◆ WHAT YOU SHOULD DO ◆
Return each line of the listing exactly, though without its images.

[[ DATA RECORDS open ]]

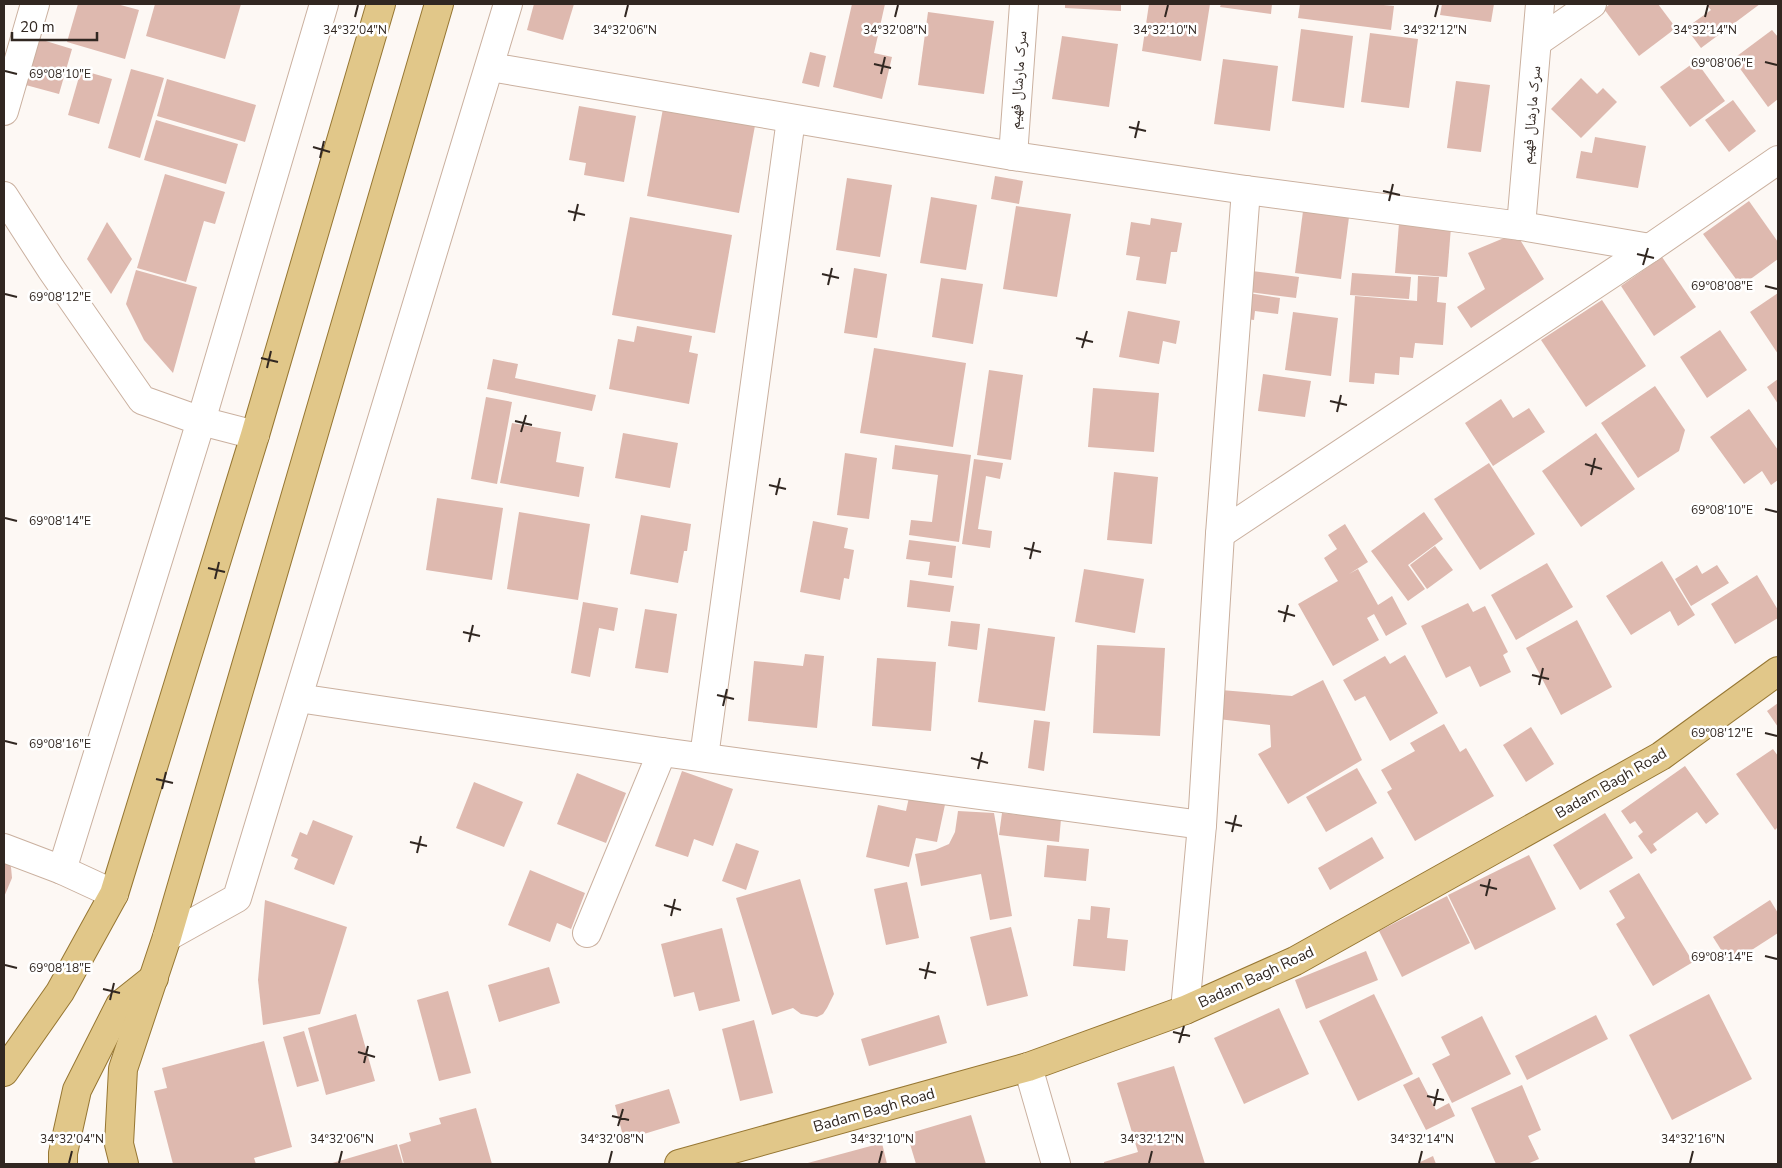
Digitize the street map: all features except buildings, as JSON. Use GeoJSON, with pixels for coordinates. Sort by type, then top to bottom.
{"type":"FeatureCollection","features":[{"type":"Feature","properties":{"kind":"main road"},"geometry":{"type":"LineString","coordinates":[[4,1072],[60,992],[114,894],[255,435],[381,4]]}},
{"type":"Feature","properties":{"kind":"main road"},"geometry":{"type":"LineString","coordinates":[[124,1164],[119,1144],[123,1069],[167,937],[439,4]]}},
{"type":"Feature","properties":{"kind":"main road","name":"Badam Bagh Road"},"geometry":{"type":"LineString","coordinates":[[679,1164],[1028,1066],[1185,1010],[1295,961],[1661,756],[1778,671]]}},
{"type":"Feature","properties":{"kind":"main road"},"geometry":{"type":"LineString","coordinates":[[63,1164],[63,1153],[77,1090],[120,1005],[154,978]]}},
{"type":"Feature","properties":{"kind":"street"},"geometry":{"type":"LineString","coordinates":[[4,111],[34,4]]}},
{"type":"Feature","properties":{"kind":"street"},"geometry":{"type":"LineString","coordinates":[[62,870],[201,421],[324,4]]}},
{"type":"Feature","properties":{"kind":"street"},"geometry":{"type":"LineString","coordinates":[[167,937],[238,898],[508,4]]}},
{"type":"Feature","properties":{"kind":"street","name":"سرک مارشال فهیم"},"geometry":{"type":"LineString","coordinates":[[1013,156],[1024,4]]}},
{"type":"Feature","properties":{"kind":"street","name":"سرک مارشال فهیم"},"geometry":{"type":"LineString","coordinates":[[1521,226],[1540,4]]}},
{"type":"Feature","properties":{"kind":"street"},"geometry":{"type":"LineString","coordinates":[[1538,42],[1592,4]]}},
{"type":"Feature","properties":{"kind":"street"},"geometry":{"type":"LineString","coordinates":[[490,66],[1013,156],[1246,190],[1521,226],[1650,248]]}},
{"type":"Feature","properties":{"kind":"street"},"geometry":{"type":"LineString","coordinates":[[704,757],[791,119]]}},
{"type":"Feature","properties":{"kind":"street"},"geometry":{"type":"LineString","coordinates":[[1220,534],[1650,248],[1778,160]]}},
{"type":"Feature","properties":{"kind":"street"},"geometry":{"type":"LineString","coordinates":[[1185,1010],[1202,825],[1220,534],[1246,190]]}},
{"type":"Feature","properties":{"kind":"street"},"geometry":{"type":"LineString","coordinates":[[4,196],[50,269],[142,400],[201,421],[255,435]]}},
{"type":"Feature","properties":{"kind":"street"},"geometry":{"type":"LineString","coordinates":[[298,698],[662,752],[1202,825]]}},
{"type":"Feature","properties":{"kind":"street"},"geometry":{"type":"LineString","coordinates":[[587,933],[662,752]]}},
{"type":"Feature","properties":{"kind":"street"},"geometry":{"type":"LineString","coordinates":[[4,848],[62,870],[114,894]]}},
{"type":"Feature","properties":{"kind":"street"},"geometry":{"type":"LineString","coordinates":[[1028,1066],[1056,1164]]}}]}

[[ DATA RECORDS closed ]]

◆ RESULT ◆
Digitize the street map: all features except buildings, as JSON. Use GeoJSON, with pixels for coordinates. Sort by type, then top to bottom.
{"type":"FeatureCollection","features":[{"type":"Feature","properties":{"kind":"main road"},"geometry":{"type":"LineString","coordinates":[[4,1072],[60,992],[114,894],[255,435],[381,4]]}},
{"type":"Feature","properties":{"kind":"main road"},"geometry":{"type":"LineString","coordinates":[[124,1164],[119,1144],[123,1069],[167,937],[439,4]]}},
{"type":"Feature","properties":{"kind":"main road","name":"Badam Bagh Road"},"geometry":{"type":"LineString","coordinates":[[679,1164],[1028,1066],[1185,1010],[1295,961],[1661,756],[1778,671]]}},
{"type":"Feature","properties":{"kind":"main road"},"geometry":{"type":"LineString","coordinates":[[63,1164],[63,1153],[77,1090],[120,1005],[154,978]]}},
{"type":"Feature","properties":{"kind":"street"},"geometry":{"type":"LineString","coordinates":[[4,111],[34,4]]}},
{"type":"Feature","properties":{"kind":"street"},"geometry":{"type":"LineString","coordinates":[[62,870],[201,421],[324,4]]}},
{"type":"Feature","properties":{"kind":"street"},"geometry":{"type":"LineString","coordinates":[[167,937],[238,898],[508,4]]}},
{"type":"Feature","properties":{"kind":"street","name":"سرک مارشال فهیم"},"geometry":{"type":"LineString","coordinates":[[1013,156],[1024,4]]}},
{"type":"Feature","properties":{"kind":"street","name":"سرک مارشال فهیم"},"geometry":{"type":"LineString","coordinates":[[1521,226],[1540,4]]}},
{"type":"Feature","properties":{"kind":"street"},"geometry":{"type":"LineString","coordinates":[[1538,42],[1592,4]]}},
{"type":"Feature","properties":{"kind":"street"},"geometry":{"type":"LineString","coordinates":[[490,66],[1013,156],[1246,190],[1521,226],[1650,248]]}},
{"type":"Feature","properties":{"kind":"street"},"geometry":{"type":"LineString","coordinates":[[704,757],[791,119]]}},
{"type":"Feature","properties":{"kind":"street"},"geometry":{"type":"LineString","coordinates":[[1220,534],[1650,248],[1778,160]]}},
{"type":"Feature","properties":{"kind":"street"},"geometry":{"type":"LineString","coordinates":[[1185,1010],[1202,825],[1220,534],[1246,190]]}},
{"type":"Feature","properties":{"kind":"street"},"geometry":{"type":"LineString","coordinates":[[4,196],[50,269],[142,400],[201,421],[255,435]]}},
{"type":"Feature","properties":{"kind":"street"},"geometry":{"type":"LineString","coordinates":[[298,698],[662,752],[1202,825]]}},
{"type":"Feature","properties":{"kind":"street"},"geometry":{"type":"LineString","coordinates":[[587,933],[662,752]]}},
{"type":"Feature","properties":{"kind":"street"},"geometry":{"type":"LineString","coordinates":[[4,848],[62,870],[114,894]]}},
{"type":"Feature","properties":{"kind":"street"},"geometry":{"type":"LineString","coordinates":[[1028,1066],[1056,1164]]}}]}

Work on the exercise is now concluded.